Written problem 1: Could you print, without any changes, everything in the listing from the line containing "pink star: rotated 9 degrees counterclockwise" down to the line containing "red square: moved 7 px right, 2 px up", both ends included, while omitting the picture lines?

[start of Text provided]

Instead of “al-Qaeda,” U.S. Kills Nomads in Somalia
Saturday January 13th 2007, 11:20 am
As usual, it takes a few days for the truth to emerge, not that the corporate media here in America notices.
Instead of killing Fazul Abdullah Moham-med, Saleh Ali Saleh Nabhan and Abu Taha al-Sudani, supposedly “al-Qaeda” operatives responsible for the 1998 US embassy bombings in Nairobi and Dar es Salaam, the Pentagon killed “herdsmen … gathered with their animals around large fires at night to ward off mosquitoes” in Somalia, according to the Independent.
“Oxfam yesterday confirmed at least 70 nomads in the Afmadow district near the border with Kenya had been killed. The nomads were bombed at night and during the day while searching for water sources. Meanwhile, the US ambassador to Kenya has acknowledged that the onslaught on Islamist fighters failed to kill any of the three prime targets,” described as “backfir[ing] spectacularly” by the British newspaper.

[end of Text provided]

Written problem 2: What comes next in the piece on the U.S. attack that killed nomads in Somalia instead of its intended targets? Write the continuation starting after its final sentence.

[start of Task inputs]

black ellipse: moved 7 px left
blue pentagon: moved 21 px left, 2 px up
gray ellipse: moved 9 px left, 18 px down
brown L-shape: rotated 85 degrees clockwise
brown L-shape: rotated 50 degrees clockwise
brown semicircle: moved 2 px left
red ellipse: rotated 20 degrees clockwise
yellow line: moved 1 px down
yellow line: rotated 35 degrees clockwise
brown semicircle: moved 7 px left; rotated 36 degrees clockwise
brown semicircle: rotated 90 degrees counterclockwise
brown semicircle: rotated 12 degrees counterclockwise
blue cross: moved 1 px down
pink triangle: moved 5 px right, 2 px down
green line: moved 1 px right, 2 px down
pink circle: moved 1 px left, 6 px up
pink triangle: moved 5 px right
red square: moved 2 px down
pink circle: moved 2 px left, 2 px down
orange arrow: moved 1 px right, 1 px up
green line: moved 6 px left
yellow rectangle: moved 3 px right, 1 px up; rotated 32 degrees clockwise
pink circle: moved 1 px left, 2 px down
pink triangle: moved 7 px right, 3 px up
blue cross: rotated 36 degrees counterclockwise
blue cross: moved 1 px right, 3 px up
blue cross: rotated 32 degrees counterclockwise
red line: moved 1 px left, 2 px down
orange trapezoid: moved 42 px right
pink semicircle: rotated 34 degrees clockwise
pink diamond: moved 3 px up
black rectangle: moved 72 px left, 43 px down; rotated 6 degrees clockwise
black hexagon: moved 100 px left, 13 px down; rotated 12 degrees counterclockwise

[end of Task inputs]
[start of Task inputs]

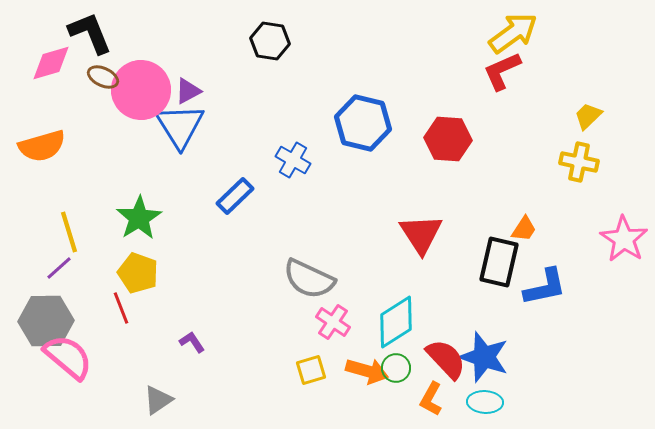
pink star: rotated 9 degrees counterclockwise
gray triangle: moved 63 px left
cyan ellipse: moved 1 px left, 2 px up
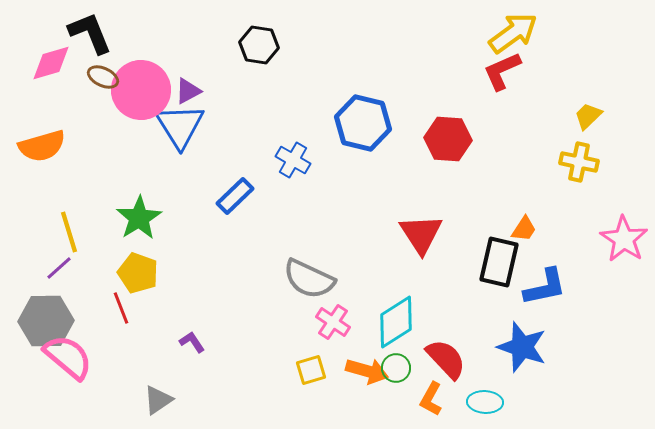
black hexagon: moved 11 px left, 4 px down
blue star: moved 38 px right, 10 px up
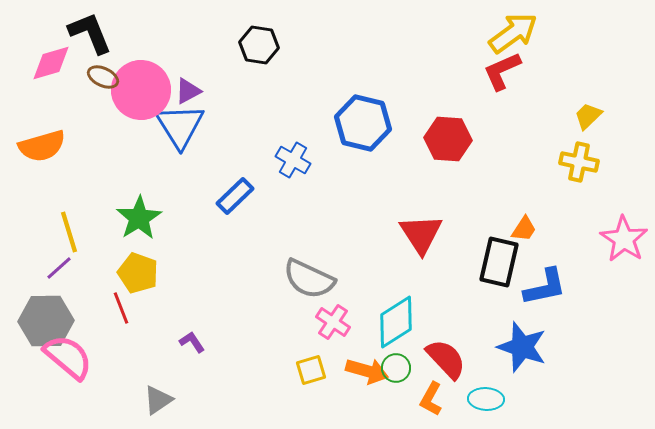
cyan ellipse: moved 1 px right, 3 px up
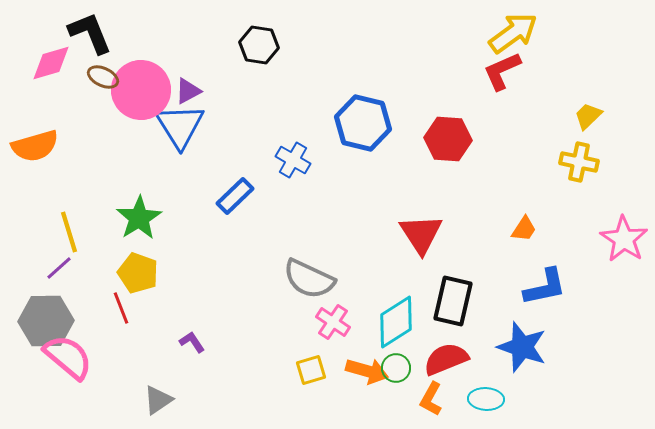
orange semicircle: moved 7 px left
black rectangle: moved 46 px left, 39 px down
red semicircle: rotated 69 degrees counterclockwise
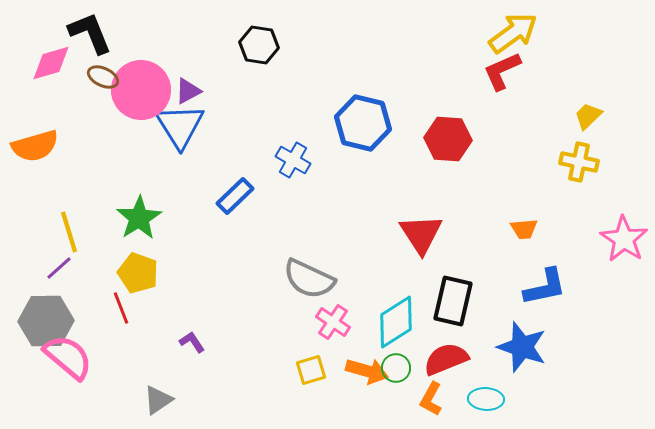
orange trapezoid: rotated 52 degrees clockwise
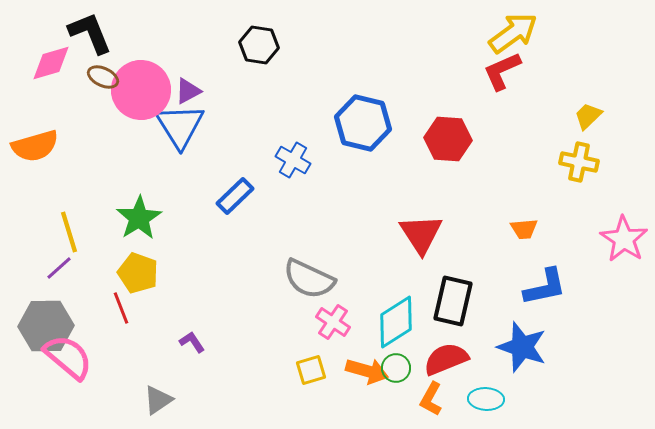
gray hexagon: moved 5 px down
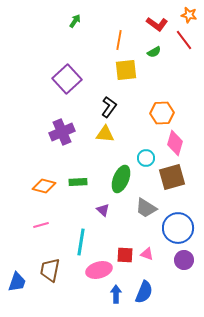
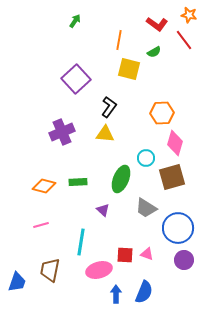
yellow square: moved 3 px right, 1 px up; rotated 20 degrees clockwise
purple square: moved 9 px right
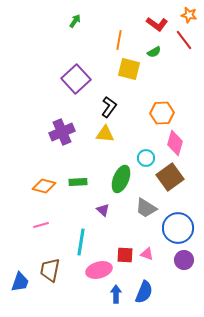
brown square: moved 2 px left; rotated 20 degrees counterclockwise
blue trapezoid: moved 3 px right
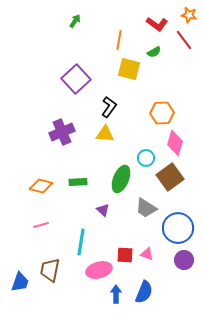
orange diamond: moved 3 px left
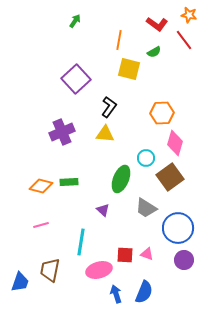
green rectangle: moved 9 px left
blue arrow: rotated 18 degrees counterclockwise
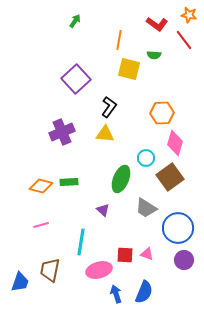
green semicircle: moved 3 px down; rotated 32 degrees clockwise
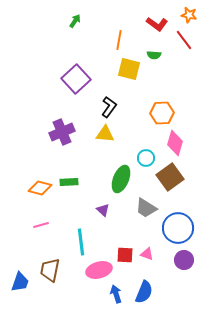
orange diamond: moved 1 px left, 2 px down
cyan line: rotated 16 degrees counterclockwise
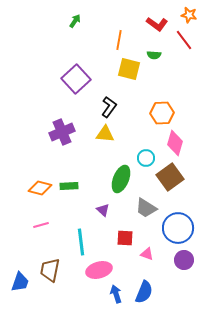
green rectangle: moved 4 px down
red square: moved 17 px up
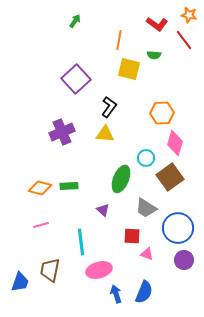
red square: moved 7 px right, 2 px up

[end of Task inputs]
[start of Task inputs]

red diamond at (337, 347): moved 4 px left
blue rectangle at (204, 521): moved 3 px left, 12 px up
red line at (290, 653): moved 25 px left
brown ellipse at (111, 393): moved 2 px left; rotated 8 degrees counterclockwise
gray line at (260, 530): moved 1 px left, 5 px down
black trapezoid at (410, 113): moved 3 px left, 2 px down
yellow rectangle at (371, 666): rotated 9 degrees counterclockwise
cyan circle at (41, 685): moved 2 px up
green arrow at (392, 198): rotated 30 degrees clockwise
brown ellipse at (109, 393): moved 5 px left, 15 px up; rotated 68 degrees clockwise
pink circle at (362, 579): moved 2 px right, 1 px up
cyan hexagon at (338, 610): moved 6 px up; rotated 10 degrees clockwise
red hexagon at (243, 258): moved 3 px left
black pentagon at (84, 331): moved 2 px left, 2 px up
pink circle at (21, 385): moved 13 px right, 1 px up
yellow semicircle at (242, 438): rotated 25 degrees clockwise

[end of Task inputs]

Exercise result 1:
pink star: rotated 9 degrees counterclockwise
gray triangle: moved 63 px left
cyan ellipse: moved 1 px left, 2 px up
black hexagon: moved 11 px left, 4 px down
blue star: moved 38 px right, 10 px up
cyan ellipse: moved 1 px right, 3 px up
orange semicircle: moved 7 px left
black rectangle: moved 46 px left, 39 px down
red semicircle: rotated 69 degrees counterclockwise
orange trapezoid: rotated 52 degrees clockwise
gray hexagon: moved 5 px down
yellow square: moved 3 px right, 1 px up; rotated 20 degrees clockwise
purple square: moved 9 px right
brown square: moved 2 px left; rotated 20 degrees counterclockwise
blue trapezoid: moved 3 px right
orange diamond: moved 3 px left
green rectangle: moved 9 px left
blue arrow: rotated 18 degrees counterclockwise
green semicircle: moved 3 px down; rotated 32 degrees clockwise
orange diamond: moved 1 px left, 2 px down
cyan line: rotated 16 degrees counterclockwise
green rectangle: moved 4 px down
red square: moved 17 px up
red square: moved 7 px right, 2 px up

Exercise result 2:
All of this runs counter to the assertions of U.S. ambassador, Michael Ranneberger, who said “that no civilians had been killed or injured and that only one attack had taken place. The UN’s refugee agency, UNHCR, reported that an estimated 100 people were wounded in Monday’s air strikes on the small fishing village of Ras Kamboni launched from the US military base in Djibouti after a mobile phone intercept.” It is not explained why impoverished nomads, in search of water, would be in possession of cell phones (or, for that matter, why there are cell phone towers in a remote area of one of the world’s poorest countries).
Read the rest here.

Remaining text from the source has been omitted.